Monday, February 19, 2018

History of 34


ike that of Jackie Robinson, who broke the color barrier in baseball for generations of African-American and minority athletes to follow in his footsteps, there was a legendary sportsman by the name of Wendell Scott who beat the odds and did the same in the sport of auto racing. Wendell Scott, who bore the number 34 on his race car, had a goal to win and possessed the drive and determination to accomplish that goal, despite all of the challenges he faced in the sport.

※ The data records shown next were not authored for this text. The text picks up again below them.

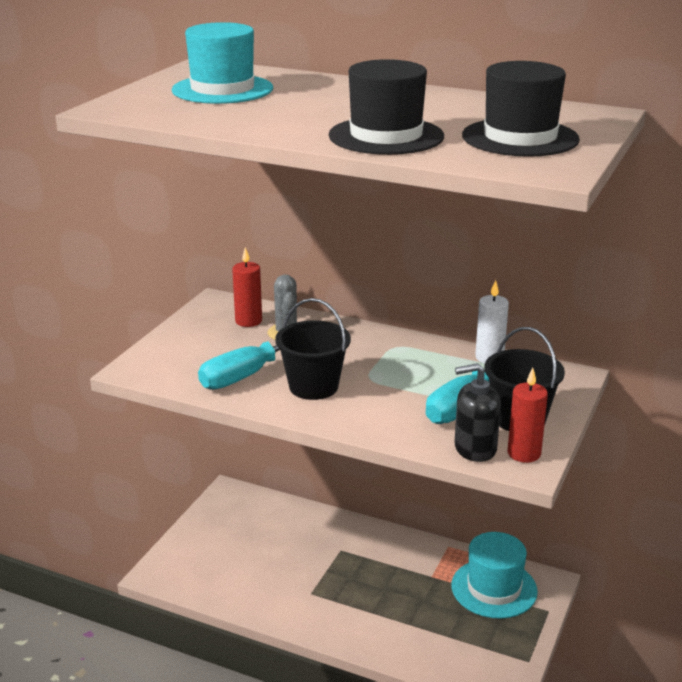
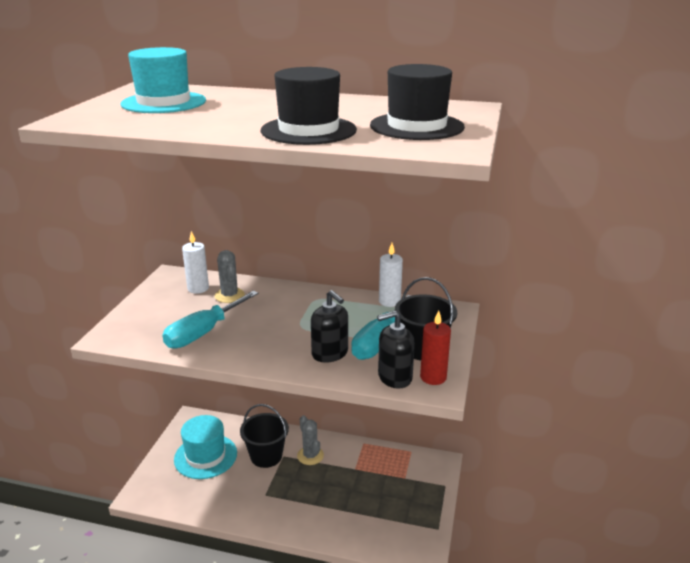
camera: 10 degrees left, 0 degrees up
red candle [232,247,262,327] -> white candle [182,231,209,294]
black bucket [275,298,351,400] -> black bucket moved to [240,404,289,468]
turquoise hat [451,532,538,619] -> turquoise hat moved to [174,415,237,479]
none -> grey cactus [297,415,324,465]
none -> black soap dispenser [311,290,348,363]

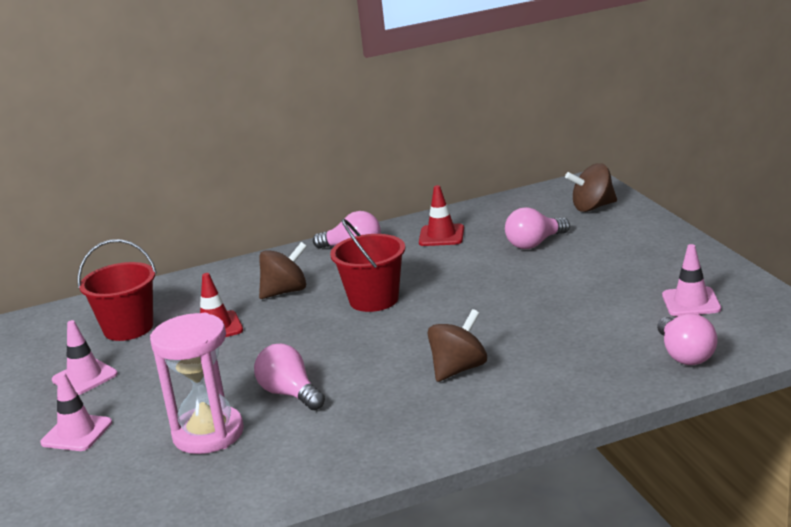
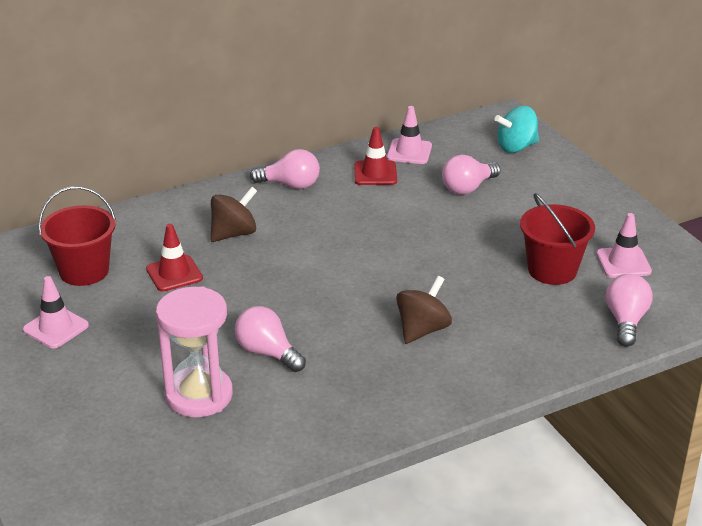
camera: 10 degrees left, 10 degrees up
pink traffic cone [40,372,112,451] -> pink traffic cone moved to [387,106,432,164]
red bucket [330,218,405,312] -> red bucket moved to [520,193,595,285]
brown spinning top [565,163,617,212] -> turquoise spinning top [494,106,539,153]
pink light bulb [657,314,717,365] -> pink light bulb turned 150 degrees counterclockwise [606,274,652,347]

In the movie Greased Lighting, the life of Wendell Scott was portrayed by comedian Richard Pryor. The film journeys into the life of Mr. Scott, and through the portrayal, one begins to understand the life and struggle that a single man had to go through in order to reach his dreams. Without receiving significant backing from car manufacturers and corporations, Scott funded everything out of his own pocket. Scott often raced much slower than competitors, just to allow his equipment to last and earn a check at the end of the day. Through the kindness of others in the garage, Scott was able to run used parts from the likes of people like Ned Jarrett and Rex White.

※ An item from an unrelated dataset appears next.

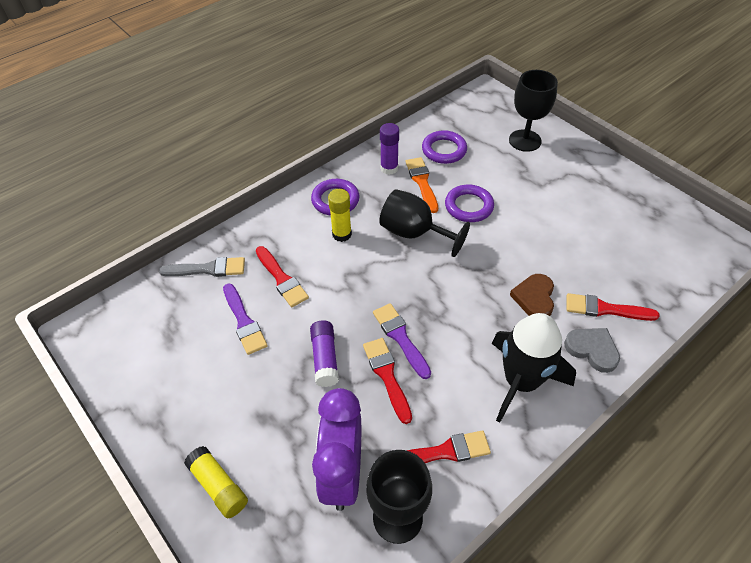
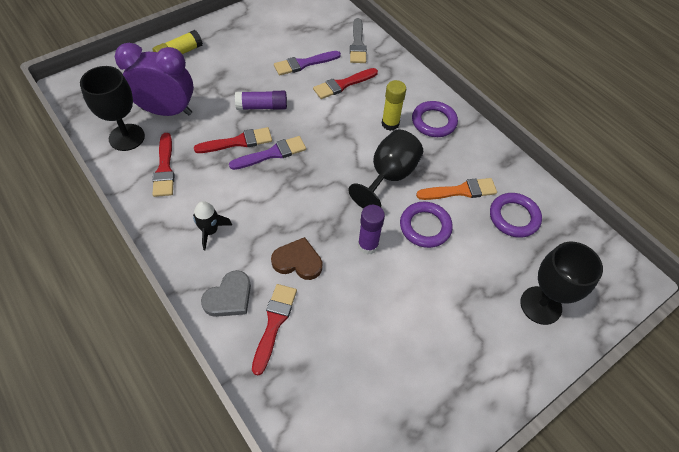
camera: 90 degrees right, 5 degrees up
purple glue stick [380,123,399,175] -> purple glue stick moved to [358,205,385,255]
black rocket [491,313,576,423] -> black rocket [193,201,232,250], size x0.49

Working so hard to win, Scott finally got the chance in 1963 at the Jacksonville Speedway. This would not be without controversy. Taking care of his equipment, Scott was able to lap the entire field twice after taking the lead. However, when it came time for the NASCAR official to wave the checkered flag, nothing happened. For two laps, Scott drove around waiting for the flag, only to have it waved for another driver by the name of Buck Baker – who was running second, two laps down. Baker celebrated in victory lane, kissed the trophy queen and took home the hardware as Scott looked on in total disgust. Hours after the blatant error and Baker’s celebration, NASCAR declared Wendell Scott the official winner. He received the $1,000 check for first place, but not the trophy. In fact, 47 years after the win, Scott’s family was presented the trophy that their late father was never able to see.

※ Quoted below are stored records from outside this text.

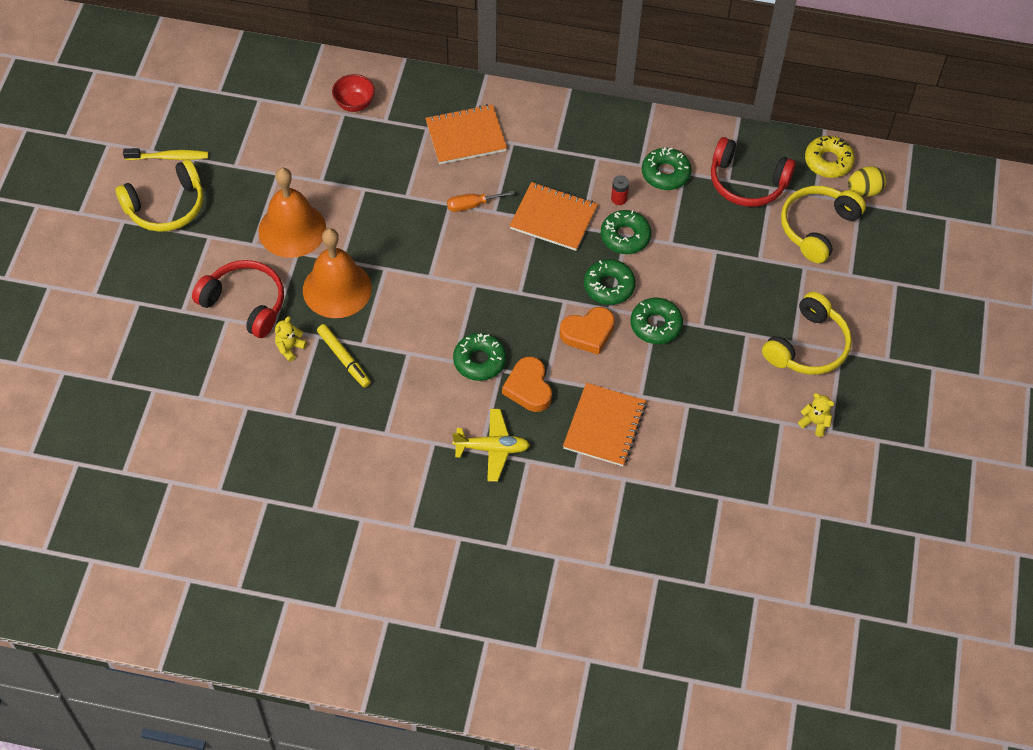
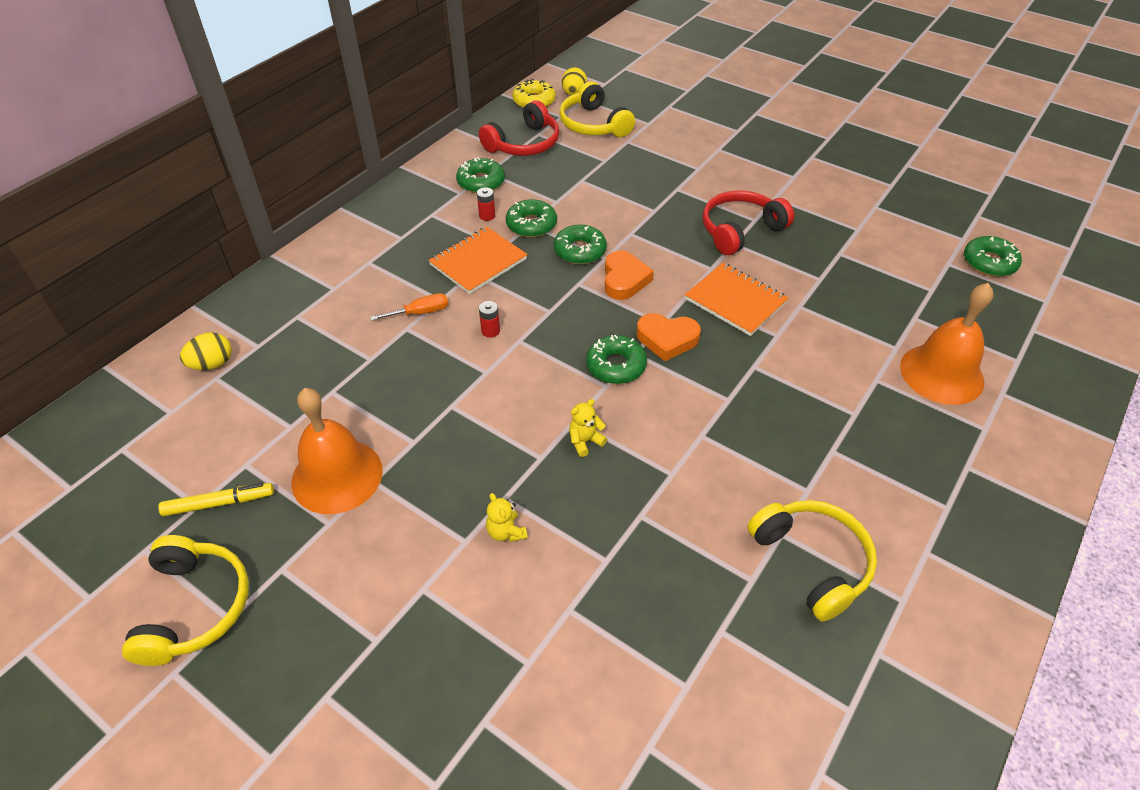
camera: 65 degrees left, 10 degrees down
yellow toothbrush [123,148,208,160] -> none
red headphones [192,260,284,338] -> red headphones moved to [703,190,794,255]
orange bell [303,228,372,318] -> orange bell moved to [900,283,994,405]
yellow marker [317,324,371,388] -> yellow marker moved to [159,483,274,516]
red bowl [332,74,375,112] -> yellow egg [180,332,232,370]
orange notebook [426,104,507,164] -> none
orange screwdriver [447,191,515,212] -> orange screwdriver turned 120 degrees counterclockwise [370,293,448,321]
yellow plane [452,409,530,482] -> none
green donut [630,297,683,344] -> green donut moved to [964,236,1022,277]
yellow headphones [762,292,852,375] -> yellow headphones moved to [747,500,877,622]
yellow teddy bear [798,393,834,437] -> yellow teddy bear moved to [569,399,607,457]
none -> red battery [479,301,500,338]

Racing for 13 seasons, Scott’s career came to an end, following a devastating wreck at the legendary Talladega Superspeedway in 1973. After selling off all that he owned and putting himself in major debt to purchase a brand new Mercury racer, Scott now faced career-threatening injuries and had a race car that was demolished to pieces. Scott went back to his hometown of Danville, Virginia, but never gave up his passion and dream. In 1990, the heroic pioneer passed away at the age of 69.

Still to this day, Wendell Scott remains the only African-American to win a NASCAR Sprint Cup Series race. His legacy is long-lived. The number 34 was then passed down to yet another pioneering gentleman by the name of Bobby Norfleet who was viewed by many as a fierce competitor. Known for his mechanical genius and love for motorsports, Mr. Norfleet founded Bobby Norfleet Racing, Inc., and has been around racing for over 25 years, starting out in Motorcycle Racing and then onto Drag Racing. In 1992, he took his racing career to the next level and began competing in NASCAR. Mr. Norfleet was the first African- American to bring a minority based company into motorsports as a major sponsor.

Norfleet has built a solid reputation for being able to evaluate motorsports equipment and technical problematic issues that often arise in the sport. Mr. Norfleet is constantly called upon for his expertise and knowledge of engine cost, quality and ingenuity. The NASCAR Diversity Program today is a direct result of an initiative that Mr. Norfleet led back in 2000. After serious training and coaching, Mr. Norfleet has passed on the historic number to his eldest daughter, Tia Norfleet. Today she is taking the number to higher heights and around the world, while keeping the legacy and its significance alive. “To me, the number 34 represents the struggle, the pain, victory, the adventure and a fierce urgency of now and that’s why I’m working so hard to make it in this sport. When kids see me or the number, I want them to know that they can do anything they set their mind to,” stated Tia Norfleet.